Because my unlined Edwardian cycling jacket is too cold to wear in the winter, I decided to line this Edwardian jacket. After the debacle of the natural-fibre batting of my “never-ending” Edwardian blue wool coat, I just used polyester batting for the Edwardian jacket.

Related: Edwardian Blue Wool Coat With Faux Fur

I quilted the batting together with natural-fiber viscose taffeta lining fabric also left over from my Edwardian coat. The lining is white with thin black stripes.

A Sewing Fail!

A lot of time passed between adjusting the pattern and finishing the the jacket. After adjusting the pattern, sewing the lining and partially sewing the wool layer I didn’t have time to sew. Then some sewing supplies, like the buttons and soutache, were out of stock. So a few more weeks passed until the supplies were back in stock and finally arrived. And then on top of that I badly hurt my hand and couldn’t do any sewing for a very long time!

When I could finally work on my Edwardian wool jacket again, I had forgotten that the darts at the front of the wool layer were still missing. And I only noticed that the darts were missing, after I had measured, pinned and sewed the soutache to the jacket and also after I hand-sewed parts of the gold metal buttons to the jacket! 😭 So I had to remove the soutache and metal buttons again before I could finally put in the darts and then put the soutache back on!

Edwardian Braided Jacket Gold Soutache Gold Metal Buttons

Soutache Braid Trimming

The soutache braid trimming of my Edwardian jacket is inspired by antique Edwardian military braided jackets. My main inspiration was this beautiful antique Edwardian photograph of the actress Jean Aylwin in a military braid uniform. Here‘s an Edwardian colorized version of the photograph.

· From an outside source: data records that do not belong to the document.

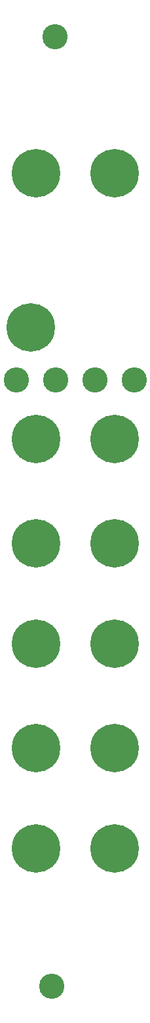
<source format=gts>
G04 MADE WITH FRITZING*
G04 WWW.FRITZING.ORG*
G04 DOUBLE SIDED*
G04 HOLES PLATED*
G04 CONTOUR ON CENTER OF CONTOUR VECTOR*
%ASAXBY*%
%FSLAX23Y23*%
%MOIN*%
%OFA0B0*%
%SFA1.0B1.0*%
%ADD10C,0.128110*%
%ADD11C,0.246220*%
%LNMASK1*%
G90*
G70*
G54D10*
X279Y115D03*
X297Y4938D03*
G54D11*
X199Y1854D03*
X199Y2364D03*
X599Y814D03*
X174Y3459D03*
X599Y2894D03*
G54D10*
X699Y3194D03*
G54D11*
X599Y4244D03*
X199Y814D03*
X199Y4244D03*
X599Y1854D03*
G54D10*
X499Y3194D03*
G54D11*
X599Y1324D03*
G54D10*
X99Y3194D03*
G54D11*
X199Y1324D03*
X199Y2894D03*
G54D10*
X299Y3194D03*
G54D11*
X599Y2364D03*
G04 End of Mask1*
M02*
</source>
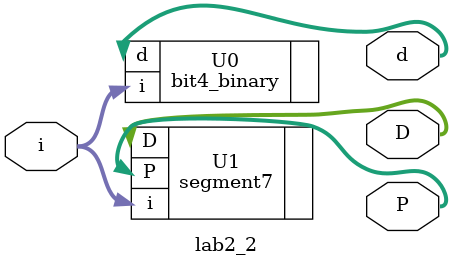
<source format=v>
`timescale 1ns / 1ps


module lab2_2(
    input [3:0]i,
    output [3:0]d,
    output [3:0]P,
    output [7:0]D
    );
    
    bit4_binary U0(.i(i), .d(d));
    segment7 U1(.i(i), .P(P), .D(D));
endmodule

</source>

I used wide metallic gold soutache and attached it in an artillery pattern like on this antique 1892 ‘The Artillery’ jacket. Here‘s a similar men’s military braid jacket and an antique 1899 red wool jacket with black braid at the MET museum.

Gold Metal Buttons

Inspired by Jean Aylwin’s beautiful Edwardian military braided jacket and this men’s military uniform, I wanted to use military-style half round gold metal buttons.

And you wouldn’t expect it but the gold metal buttons were the most expensive part of my Edwardian jacket! 😆 I never thought that the buttons for the jacket would cost a small fortune! 😲 Everything has become so expensive in the last few years.

My Edwardian braided jacket closes at the center front with buttons and soutache button loops. And at the back of the jacket I used four similar but flat gold metal buttons from my stash. In total, there are 42 gold metal buttons on my Edwardian braided jacket. This makes the jacket very heavy!

Edwardian Underwear & Accessories

With my Edwardian braided jacket, I wear my short Edwardian tailored black wool walking skirt, my refashioned Edwardian black faux fur hat, black cotton stockings and Edwardian-style black leather boots.

Related: Short Edwardian Tailored Black Wool Walking Skirt & Edwardian Faux Fur Hat

And under the Edwardian jacket, I wear a chemise, my unboned Edwardian sports corset and a refashioned Edwardian-style sweater.